La Administración Trump se encuentra evaluando una nueva medida que incrementaría significativamente las sanciones económicas para los inmigrantes que no comparezcan a sus audiencias ante los tribunales de inmigración y que, como consecuencia, reciban una orden de expulsión. La propuesta contempla elevar la penalización actual —que supera ligeramente los $5,000 dólares— hasta un máximo de $18,000 dólares, abriendo un fuerte debate sobre los costos operativos, el cumplimiento judicial y el acceso al sistema migratorio.
Justificación oficial y costos del proceso de expulsión
Según datos del Departamento de Seguridad Nacional (DHS) difundidos por Newsweek, este ajuste busca recuperar una parte de los fondos públicos que el Estado invierte en localizar, detener y expulsar a personas con procesos ordenados en ausencia. Los funcionarios federales sostienen que las tarifas vigentes no cubren los gastos reales que generan estas operaciones.
El gobierno argumenta que la implementación de esta multa elevada podría cumplir con los siguientes objetivos:
- Incentivar la asistencia obligatoria a las cortes de inmigración.

Segmento de datos:
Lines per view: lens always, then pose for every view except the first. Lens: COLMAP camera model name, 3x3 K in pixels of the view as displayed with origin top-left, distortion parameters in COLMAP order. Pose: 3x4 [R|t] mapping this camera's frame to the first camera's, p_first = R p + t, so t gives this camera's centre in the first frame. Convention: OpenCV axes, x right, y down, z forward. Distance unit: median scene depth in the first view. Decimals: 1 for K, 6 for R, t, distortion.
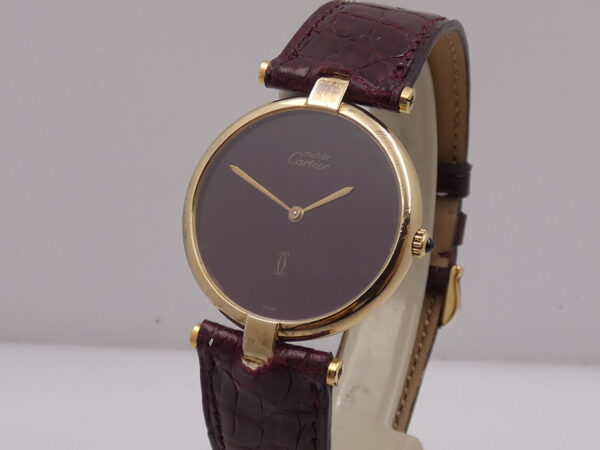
lens RADIAL K [[1037.7, 0, 300.0], [0, 1037.7, 225.0], [0, 0, 1]] dist [0.009440, 0.018518]
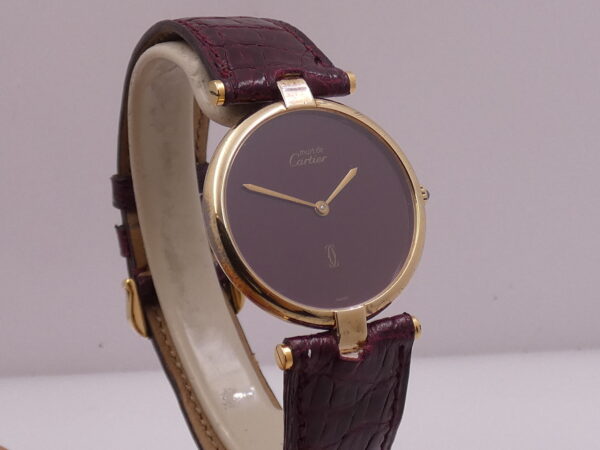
lens RADIAL K [[1037.7, 0, 300.0], [0, 1037.7, 225.0], [0, 0, 1]] dist [0.009440, 0.018518]
pose [[0.627980, -0.298226, 0.718820, -0.771827], [0.323213, 0.940178, 0.107696, -0.114022], [-0.707936, 0.164701, 0.686804, 0.296598]]
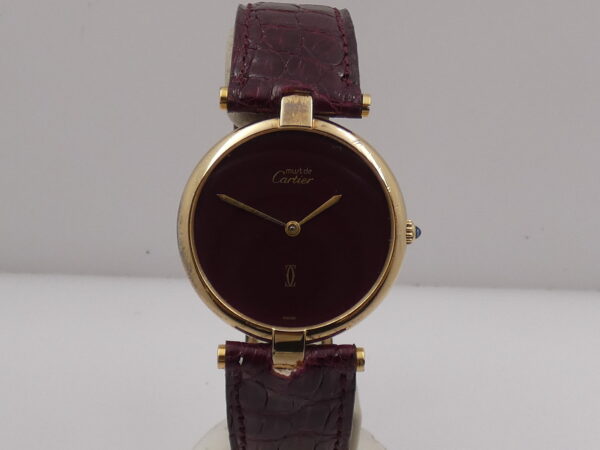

Tarea asignada 1: Según el extracto del documento, ¿cuál es el monto máximo que podría alcanzar la penalización propuesta?
Tarea asignada 2: Renombra "Departamento de Seguridad Nacional" como "Ministerio del Interior" y reproduce el extracto del documento desde las palabras que contienen "Justificación oficial y" hasta después de "cortes de inmigración.".

Solución 1: Hasta un máximo de $18,000 dólares.

Solución 2:
Justificación oficial y costos del proceso de expulsión
Según datos del Ministerio del Interior (DHS) difundidos por Newsweek, este ajuste busca recuperar una parte de los fondos públicos que el Estado invierte en localizar, detener y expulsar a personas con procesos ordenados en ausencia. Los funcionarios federales sostienen que las tarifas vigentes no cubren los gastos reales que generan estas operaciones.
El gobierno argumenta que la implementación de esta multa elevada podría cumplir con los siguientes objetivos:
- Incentivar la asistencia obligatoria a las cortes de inmigración.